**Task description:** Instruction for the data below: set down exactly the lines from the line with "translated_chars, Haitian: 1 -> 0" to the line with "13: 863 -> 883", inclusive, and no others.

**Exercise input:**
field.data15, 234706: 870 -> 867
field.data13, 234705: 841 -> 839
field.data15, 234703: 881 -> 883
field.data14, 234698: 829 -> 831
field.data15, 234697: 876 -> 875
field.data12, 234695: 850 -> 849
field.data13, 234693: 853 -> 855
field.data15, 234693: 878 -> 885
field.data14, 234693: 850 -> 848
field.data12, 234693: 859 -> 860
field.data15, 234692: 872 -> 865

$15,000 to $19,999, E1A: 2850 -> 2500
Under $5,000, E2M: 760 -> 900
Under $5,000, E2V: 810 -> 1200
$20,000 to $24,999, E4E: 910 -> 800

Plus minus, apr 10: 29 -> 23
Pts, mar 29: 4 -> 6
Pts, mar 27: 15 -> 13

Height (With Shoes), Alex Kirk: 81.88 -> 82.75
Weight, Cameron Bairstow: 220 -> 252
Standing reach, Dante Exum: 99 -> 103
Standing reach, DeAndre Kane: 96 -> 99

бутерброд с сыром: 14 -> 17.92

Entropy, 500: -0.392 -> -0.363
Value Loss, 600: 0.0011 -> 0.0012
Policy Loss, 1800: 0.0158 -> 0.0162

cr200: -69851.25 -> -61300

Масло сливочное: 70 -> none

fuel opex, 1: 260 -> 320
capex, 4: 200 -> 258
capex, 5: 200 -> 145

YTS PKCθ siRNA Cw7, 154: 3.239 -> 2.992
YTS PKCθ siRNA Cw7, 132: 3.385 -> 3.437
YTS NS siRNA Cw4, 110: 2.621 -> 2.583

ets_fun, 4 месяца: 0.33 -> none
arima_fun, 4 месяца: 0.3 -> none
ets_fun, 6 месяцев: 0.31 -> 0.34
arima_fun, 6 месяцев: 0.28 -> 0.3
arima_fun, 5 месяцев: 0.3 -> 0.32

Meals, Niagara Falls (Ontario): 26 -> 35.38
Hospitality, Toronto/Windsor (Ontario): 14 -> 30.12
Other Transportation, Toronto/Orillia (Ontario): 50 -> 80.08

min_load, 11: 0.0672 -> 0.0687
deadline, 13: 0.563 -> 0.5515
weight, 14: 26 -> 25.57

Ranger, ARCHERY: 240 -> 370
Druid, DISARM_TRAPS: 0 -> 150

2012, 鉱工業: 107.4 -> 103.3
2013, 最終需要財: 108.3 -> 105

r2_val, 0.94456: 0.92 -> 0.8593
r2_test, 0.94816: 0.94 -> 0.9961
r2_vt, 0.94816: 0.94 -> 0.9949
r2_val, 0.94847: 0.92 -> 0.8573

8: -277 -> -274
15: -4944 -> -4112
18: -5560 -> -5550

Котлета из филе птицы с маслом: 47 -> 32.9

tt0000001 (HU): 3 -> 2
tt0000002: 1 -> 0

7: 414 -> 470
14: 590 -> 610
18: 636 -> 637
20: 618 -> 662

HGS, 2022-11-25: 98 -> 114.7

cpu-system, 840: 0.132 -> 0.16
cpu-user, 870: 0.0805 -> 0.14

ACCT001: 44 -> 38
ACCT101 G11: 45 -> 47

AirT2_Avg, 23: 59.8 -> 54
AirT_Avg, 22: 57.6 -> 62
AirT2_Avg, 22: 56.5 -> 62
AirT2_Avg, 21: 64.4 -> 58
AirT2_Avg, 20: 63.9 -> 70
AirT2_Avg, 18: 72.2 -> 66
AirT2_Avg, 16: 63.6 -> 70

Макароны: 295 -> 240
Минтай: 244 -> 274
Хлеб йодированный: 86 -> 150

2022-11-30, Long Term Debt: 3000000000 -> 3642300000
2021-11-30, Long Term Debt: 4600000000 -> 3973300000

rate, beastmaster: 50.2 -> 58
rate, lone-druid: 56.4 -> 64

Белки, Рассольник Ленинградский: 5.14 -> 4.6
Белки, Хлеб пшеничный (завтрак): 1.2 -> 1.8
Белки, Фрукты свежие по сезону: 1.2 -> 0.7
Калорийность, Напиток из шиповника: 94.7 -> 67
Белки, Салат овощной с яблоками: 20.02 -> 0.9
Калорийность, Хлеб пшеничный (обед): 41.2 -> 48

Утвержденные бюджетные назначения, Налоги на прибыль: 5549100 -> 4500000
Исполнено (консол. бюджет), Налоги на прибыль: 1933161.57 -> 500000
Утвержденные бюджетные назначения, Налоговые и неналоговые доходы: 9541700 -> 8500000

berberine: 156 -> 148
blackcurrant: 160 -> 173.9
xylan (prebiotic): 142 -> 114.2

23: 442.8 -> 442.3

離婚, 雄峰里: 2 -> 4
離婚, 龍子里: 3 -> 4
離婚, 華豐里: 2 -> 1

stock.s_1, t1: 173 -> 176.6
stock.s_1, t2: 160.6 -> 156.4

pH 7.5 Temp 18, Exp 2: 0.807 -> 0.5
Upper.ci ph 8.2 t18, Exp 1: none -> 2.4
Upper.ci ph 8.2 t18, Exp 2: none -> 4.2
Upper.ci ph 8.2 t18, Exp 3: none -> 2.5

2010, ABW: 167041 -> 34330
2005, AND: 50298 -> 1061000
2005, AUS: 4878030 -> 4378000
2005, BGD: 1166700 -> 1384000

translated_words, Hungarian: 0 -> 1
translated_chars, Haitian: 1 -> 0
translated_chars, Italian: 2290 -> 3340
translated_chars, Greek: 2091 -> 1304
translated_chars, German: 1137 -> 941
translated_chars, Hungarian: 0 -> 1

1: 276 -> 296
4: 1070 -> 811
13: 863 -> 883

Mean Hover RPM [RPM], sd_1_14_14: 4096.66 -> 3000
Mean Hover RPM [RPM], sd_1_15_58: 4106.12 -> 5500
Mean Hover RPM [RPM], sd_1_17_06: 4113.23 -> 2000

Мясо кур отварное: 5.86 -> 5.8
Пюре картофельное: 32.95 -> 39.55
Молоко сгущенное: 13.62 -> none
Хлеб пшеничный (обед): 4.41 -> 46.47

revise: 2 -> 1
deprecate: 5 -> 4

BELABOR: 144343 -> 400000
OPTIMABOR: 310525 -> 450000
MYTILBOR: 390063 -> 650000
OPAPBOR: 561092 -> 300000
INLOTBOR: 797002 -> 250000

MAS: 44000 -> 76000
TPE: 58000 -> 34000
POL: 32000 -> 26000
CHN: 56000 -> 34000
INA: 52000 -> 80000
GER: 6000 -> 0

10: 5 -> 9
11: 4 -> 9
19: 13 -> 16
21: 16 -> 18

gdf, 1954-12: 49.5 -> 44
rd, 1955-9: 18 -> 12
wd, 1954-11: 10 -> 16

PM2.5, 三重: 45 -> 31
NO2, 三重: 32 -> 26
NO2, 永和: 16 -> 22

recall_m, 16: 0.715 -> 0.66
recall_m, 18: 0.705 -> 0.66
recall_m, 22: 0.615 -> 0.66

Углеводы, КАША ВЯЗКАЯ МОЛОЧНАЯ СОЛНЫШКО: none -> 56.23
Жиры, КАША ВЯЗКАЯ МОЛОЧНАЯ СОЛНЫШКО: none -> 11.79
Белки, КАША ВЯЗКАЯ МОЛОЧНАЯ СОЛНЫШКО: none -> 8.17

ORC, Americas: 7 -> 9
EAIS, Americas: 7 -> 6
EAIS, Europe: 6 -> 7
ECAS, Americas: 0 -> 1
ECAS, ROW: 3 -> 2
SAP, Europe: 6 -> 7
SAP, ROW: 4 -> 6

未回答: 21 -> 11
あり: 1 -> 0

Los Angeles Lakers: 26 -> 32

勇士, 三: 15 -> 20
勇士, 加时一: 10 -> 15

**Answer below:**
translated_chars, Haitian: 1 -> 0
translated_chars, Italian: 2290 -> 3340
translated_chars, Greek: 2091 -> 1304
translated_chars, German: 1137 -> 941
translated_chars, Hungarian: 0 -> 1

1: 276 -> 296
4: 1070 -> 811
13: 863 -> 883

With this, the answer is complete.